Australia admits Barrier Reef conditions are ‘poor’
Bleached coral is shown near Halfway Island on Australia's Great Barrier Reef, October 2, 2012. Australia has admitted conditions at the Great Barrier Reef are "poor" as it battles UNESCO threats to downgrade its heritage status over concerns about pollution and development.
Environment Minister Mark Butler released a report card showing that the reef's health had slumped since 2009 due to cyclones and floods, despite progress on reducing agricultural runoff.
"Extreme weather events significantly impacted the overall condition of the marine environment which declined from moderate to poor overall,' the report said.
It said key reef ecosystems were showing "declining trends in condition due to continuing poor water quality, cumulative impacts of climate change and increasing frequency and intensity of extreme events".
Despite reductions in nitrogen (seven percent), pesticides (15 percent), sediment (six percent) and pollutants key to outbreaks of devastating crown-of-thorns starfish (13 percent), the report said the reef was in trouble.
Major flooding in 2010-2011 followed by powerful cyclone Yasi had badly damaged the world's largest coral reef, degrading water quality and depleting overall cover by 15 percent.
"Full recovery will take decades," the report said.
Conservationists said the report was alarming and showed the need for far greater action from the government, with the current plan and targets "unlikely to save our reef".
"The outlook for the reef is not good but the situation isn't hopeless, solutions do exist," said WWF's Nick Heath.
"We just need more investment, more targeted action in the most dangerous pollution hotspots."
While reductions had been achieved, Heath said they were far short of 2009 targets, particularly pollutants key to starfish outbreaks, which fell by 13 percent instead of 50 percent -- a goal now pushed back to 2018.
"We are likely to need a nitrogen pollution reduction target of up to 80 percent if we are to arrest crown-of-thorns outbreaks," he said.
A major longitudinal study of the reef's health, published last year, revealed that coral cover had more than halved due to storms, predatory starfish outbreaks and bleaching linked to climate change over the past 27 years.
Intense tropical cyclones were responsible for much of the damage, accounting for 48 percent, with the coral-feeding starfish linked to 42 percent, according to the study.
UNESCO has threatened to downgrade the reef's world heritage status to declare it at-risk in 2014 without significant action on rampant coastal and resources development seen as a threat to its survival.

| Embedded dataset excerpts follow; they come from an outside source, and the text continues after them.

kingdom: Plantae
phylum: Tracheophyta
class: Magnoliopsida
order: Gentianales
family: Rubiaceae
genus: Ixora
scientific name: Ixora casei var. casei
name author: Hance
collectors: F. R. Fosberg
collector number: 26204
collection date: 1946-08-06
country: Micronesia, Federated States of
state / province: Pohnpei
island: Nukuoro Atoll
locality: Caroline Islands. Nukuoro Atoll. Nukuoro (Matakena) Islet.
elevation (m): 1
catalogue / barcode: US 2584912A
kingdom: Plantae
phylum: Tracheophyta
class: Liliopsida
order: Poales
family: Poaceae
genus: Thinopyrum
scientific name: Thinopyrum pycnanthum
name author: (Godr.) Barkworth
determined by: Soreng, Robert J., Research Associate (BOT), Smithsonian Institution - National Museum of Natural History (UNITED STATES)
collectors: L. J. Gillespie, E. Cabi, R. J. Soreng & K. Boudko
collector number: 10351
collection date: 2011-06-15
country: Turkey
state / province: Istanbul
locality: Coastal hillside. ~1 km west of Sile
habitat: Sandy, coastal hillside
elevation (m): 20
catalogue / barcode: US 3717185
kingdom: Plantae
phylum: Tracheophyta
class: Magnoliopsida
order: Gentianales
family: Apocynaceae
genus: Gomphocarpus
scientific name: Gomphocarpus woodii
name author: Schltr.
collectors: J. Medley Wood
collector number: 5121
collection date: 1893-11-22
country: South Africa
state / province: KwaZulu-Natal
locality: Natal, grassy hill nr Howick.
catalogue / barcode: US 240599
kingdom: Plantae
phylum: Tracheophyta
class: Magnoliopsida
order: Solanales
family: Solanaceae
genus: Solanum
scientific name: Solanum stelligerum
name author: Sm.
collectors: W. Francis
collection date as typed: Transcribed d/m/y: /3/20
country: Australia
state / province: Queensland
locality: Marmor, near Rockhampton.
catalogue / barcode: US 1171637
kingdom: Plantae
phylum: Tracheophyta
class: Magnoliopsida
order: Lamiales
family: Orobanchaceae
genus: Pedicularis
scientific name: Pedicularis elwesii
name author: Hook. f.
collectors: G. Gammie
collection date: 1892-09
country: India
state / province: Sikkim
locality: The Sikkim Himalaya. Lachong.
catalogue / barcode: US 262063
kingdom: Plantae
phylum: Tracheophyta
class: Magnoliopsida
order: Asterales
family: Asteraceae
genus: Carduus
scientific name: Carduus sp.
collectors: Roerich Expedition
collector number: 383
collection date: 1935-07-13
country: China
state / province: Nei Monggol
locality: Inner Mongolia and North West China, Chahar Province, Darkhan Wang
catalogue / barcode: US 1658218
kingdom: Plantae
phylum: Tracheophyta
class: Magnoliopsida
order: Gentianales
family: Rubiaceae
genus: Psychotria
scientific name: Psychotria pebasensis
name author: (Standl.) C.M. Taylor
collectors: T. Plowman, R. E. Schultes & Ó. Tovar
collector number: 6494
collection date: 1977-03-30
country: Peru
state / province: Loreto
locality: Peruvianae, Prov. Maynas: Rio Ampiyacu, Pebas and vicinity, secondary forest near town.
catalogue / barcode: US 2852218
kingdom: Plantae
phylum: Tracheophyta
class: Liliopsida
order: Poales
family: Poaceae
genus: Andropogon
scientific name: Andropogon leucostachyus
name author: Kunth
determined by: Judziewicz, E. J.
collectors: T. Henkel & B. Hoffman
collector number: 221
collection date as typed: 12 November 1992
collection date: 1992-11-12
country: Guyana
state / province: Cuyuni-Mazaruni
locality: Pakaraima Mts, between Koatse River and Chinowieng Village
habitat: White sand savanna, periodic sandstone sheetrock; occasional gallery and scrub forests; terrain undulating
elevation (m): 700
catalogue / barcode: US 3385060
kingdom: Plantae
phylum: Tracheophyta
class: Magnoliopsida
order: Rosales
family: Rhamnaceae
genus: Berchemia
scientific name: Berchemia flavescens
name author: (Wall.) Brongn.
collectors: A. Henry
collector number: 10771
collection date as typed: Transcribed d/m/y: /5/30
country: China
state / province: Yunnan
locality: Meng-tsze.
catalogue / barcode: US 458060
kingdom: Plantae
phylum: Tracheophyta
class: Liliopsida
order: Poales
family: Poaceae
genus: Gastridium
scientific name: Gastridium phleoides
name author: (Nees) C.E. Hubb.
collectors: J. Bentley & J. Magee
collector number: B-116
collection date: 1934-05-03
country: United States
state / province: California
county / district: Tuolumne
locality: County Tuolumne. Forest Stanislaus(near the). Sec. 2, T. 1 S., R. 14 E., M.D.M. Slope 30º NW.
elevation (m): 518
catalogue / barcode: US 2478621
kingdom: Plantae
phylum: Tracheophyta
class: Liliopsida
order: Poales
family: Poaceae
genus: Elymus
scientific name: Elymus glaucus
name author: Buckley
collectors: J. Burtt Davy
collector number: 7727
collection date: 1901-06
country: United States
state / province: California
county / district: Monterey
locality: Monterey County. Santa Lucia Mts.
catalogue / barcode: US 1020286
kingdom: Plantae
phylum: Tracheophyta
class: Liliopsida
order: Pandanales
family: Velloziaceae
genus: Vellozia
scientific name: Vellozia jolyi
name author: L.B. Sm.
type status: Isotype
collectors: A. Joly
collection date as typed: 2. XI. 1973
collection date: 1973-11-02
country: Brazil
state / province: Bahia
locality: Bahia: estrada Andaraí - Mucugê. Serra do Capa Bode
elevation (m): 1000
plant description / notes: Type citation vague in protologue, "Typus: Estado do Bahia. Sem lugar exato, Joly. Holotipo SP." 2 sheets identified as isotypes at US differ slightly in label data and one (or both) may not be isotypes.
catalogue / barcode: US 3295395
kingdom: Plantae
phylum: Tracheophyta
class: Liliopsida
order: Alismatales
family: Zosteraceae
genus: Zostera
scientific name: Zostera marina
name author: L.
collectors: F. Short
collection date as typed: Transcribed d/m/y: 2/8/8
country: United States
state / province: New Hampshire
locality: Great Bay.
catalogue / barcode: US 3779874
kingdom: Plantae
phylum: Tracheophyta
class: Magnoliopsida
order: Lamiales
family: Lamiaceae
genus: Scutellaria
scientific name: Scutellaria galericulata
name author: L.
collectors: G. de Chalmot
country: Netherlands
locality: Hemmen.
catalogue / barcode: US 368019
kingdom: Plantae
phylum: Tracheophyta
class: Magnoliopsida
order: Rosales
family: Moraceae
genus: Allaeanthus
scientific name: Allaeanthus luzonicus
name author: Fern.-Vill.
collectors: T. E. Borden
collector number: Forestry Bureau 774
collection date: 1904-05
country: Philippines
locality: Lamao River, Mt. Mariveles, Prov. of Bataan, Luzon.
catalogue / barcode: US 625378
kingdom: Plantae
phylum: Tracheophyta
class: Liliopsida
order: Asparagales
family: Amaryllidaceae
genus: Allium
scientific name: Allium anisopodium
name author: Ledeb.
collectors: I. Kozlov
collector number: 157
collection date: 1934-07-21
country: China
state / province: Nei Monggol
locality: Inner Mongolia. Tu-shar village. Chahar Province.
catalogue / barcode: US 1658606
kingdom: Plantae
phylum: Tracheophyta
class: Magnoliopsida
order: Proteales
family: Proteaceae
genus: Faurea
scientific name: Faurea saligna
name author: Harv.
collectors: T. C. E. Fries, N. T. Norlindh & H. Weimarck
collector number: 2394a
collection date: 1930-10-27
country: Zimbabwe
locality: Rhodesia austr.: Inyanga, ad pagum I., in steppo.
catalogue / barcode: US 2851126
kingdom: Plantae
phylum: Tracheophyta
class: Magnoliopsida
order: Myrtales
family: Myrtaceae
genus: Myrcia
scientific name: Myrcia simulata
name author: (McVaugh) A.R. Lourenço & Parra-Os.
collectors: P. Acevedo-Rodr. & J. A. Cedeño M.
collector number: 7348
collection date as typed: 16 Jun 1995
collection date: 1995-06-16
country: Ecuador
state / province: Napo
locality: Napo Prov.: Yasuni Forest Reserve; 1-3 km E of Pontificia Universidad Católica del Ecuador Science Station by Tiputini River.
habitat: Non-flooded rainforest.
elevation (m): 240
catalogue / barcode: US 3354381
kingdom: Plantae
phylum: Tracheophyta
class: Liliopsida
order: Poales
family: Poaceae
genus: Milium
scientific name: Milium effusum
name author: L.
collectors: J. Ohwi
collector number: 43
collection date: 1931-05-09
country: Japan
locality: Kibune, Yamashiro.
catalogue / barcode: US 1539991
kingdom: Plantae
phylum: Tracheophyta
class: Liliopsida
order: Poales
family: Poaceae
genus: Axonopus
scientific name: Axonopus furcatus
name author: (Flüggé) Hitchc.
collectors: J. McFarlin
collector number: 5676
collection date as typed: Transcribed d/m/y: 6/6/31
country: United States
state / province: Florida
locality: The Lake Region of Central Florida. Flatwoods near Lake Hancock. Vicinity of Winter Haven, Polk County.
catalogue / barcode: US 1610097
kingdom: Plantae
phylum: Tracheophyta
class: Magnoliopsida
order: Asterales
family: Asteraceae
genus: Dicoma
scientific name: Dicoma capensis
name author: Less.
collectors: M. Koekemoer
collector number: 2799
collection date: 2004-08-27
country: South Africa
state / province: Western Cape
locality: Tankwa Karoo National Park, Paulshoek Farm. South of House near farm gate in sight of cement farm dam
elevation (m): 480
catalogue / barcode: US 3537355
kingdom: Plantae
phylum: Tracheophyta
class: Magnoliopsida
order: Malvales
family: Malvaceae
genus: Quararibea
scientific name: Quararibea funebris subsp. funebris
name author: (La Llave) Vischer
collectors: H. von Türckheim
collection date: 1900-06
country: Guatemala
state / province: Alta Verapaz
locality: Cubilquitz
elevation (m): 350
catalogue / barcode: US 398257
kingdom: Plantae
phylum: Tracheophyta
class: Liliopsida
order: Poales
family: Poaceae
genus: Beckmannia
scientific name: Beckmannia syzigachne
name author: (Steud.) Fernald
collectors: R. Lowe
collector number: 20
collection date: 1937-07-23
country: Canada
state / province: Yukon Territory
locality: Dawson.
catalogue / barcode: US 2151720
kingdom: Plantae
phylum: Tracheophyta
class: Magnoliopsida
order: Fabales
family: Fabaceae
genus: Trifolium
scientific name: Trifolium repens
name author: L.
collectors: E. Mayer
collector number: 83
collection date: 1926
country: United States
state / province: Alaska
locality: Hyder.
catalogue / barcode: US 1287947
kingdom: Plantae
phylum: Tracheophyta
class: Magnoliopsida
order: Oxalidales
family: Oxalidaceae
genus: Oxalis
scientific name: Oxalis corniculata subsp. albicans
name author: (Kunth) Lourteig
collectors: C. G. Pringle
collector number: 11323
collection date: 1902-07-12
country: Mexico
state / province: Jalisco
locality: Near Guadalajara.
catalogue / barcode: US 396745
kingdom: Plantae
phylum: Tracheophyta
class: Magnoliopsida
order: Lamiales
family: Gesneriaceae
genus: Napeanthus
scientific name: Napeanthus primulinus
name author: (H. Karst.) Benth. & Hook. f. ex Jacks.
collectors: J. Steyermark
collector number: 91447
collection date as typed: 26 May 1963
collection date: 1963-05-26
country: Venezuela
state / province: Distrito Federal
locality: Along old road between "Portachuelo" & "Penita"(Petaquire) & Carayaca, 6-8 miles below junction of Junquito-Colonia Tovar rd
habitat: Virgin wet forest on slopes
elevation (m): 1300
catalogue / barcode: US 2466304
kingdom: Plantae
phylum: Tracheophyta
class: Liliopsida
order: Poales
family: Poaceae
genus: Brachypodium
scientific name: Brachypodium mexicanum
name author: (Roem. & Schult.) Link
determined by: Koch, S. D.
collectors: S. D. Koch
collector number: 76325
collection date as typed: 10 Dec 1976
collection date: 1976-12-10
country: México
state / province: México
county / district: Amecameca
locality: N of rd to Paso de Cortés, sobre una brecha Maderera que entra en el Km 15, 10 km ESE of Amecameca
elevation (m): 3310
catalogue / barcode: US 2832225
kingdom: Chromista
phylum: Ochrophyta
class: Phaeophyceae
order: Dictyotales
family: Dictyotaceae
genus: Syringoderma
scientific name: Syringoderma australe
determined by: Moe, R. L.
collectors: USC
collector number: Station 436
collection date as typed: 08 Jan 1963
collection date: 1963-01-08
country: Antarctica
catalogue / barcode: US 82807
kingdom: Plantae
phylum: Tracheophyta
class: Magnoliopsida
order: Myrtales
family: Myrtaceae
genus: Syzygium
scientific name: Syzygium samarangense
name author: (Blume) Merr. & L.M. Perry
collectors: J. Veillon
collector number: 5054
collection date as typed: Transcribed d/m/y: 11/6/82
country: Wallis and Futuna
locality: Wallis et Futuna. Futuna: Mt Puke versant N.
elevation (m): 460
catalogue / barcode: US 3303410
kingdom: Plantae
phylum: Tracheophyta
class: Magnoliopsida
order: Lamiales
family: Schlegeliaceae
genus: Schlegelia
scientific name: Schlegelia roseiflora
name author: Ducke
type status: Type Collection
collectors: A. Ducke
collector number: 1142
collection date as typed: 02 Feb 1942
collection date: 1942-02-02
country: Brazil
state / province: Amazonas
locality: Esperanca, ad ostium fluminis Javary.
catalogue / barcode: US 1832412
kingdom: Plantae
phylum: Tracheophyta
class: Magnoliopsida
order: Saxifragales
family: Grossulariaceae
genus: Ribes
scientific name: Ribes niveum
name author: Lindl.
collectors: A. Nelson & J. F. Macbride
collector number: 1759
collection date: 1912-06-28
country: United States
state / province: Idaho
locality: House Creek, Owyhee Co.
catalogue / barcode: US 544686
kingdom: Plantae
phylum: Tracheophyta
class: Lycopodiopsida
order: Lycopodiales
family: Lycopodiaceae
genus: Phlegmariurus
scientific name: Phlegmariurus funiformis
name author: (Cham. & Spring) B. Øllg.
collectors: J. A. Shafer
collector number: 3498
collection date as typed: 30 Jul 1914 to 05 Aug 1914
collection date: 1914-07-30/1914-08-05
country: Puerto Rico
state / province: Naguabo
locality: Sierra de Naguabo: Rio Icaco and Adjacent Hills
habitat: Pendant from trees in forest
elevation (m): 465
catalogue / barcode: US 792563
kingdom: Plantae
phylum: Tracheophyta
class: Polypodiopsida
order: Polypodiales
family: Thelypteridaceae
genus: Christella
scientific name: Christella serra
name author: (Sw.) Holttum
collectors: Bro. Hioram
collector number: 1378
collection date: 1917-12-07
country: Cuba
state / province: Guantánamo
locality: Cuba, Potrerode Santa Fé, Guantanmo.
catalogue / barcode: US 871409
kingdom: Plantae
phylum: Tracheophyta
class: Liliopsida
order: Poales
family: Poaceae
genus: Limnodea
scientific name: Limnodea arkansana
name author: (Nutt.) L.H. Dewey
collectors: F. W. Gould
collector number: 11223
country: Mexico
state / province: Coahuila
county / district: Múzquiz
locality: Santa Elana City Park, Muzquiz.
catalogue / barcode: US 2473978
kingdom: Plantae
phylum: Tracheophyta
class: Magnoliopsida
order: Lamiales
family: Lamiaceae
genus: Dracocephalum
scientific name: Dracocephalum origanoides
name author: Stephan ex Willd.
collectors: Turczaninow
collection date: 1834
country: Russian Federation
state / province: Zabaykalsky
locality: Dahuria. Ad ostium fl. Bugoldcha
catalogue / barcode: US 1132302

Scientists who advised the government on the reef's health for the report card said declining water quality associated with agricultural and other runoff was a "major cause of the current poor state".
The team, led by James Cook University's Jon Brodie, said intense floods and cyclones had also "severely impacted marine water quality and Great Barrier Reef ecosystems".
"Climate change is predicted to increase the intensity of extreme weather events," it said.
Butler unveiled lofty targets for improving water quality over the next five years, aiming for at least a 50 percent reduction on 2009 levels of nitrogen pollutants linked to crown-of-thorns starfish outbreaks, 20 percent for sediment runoff and 60 percent for pesticides.
"In spite of solid improvement, data tells us that poor water quality is continuing to have a detrimental effect on reef health," Butler said.
"To secure the resilience of the Great Barrier Reef it is critical that we build on the momentum of the previous reef plan with a focus on improving water quality and land management practices through ambitious but achievable targets.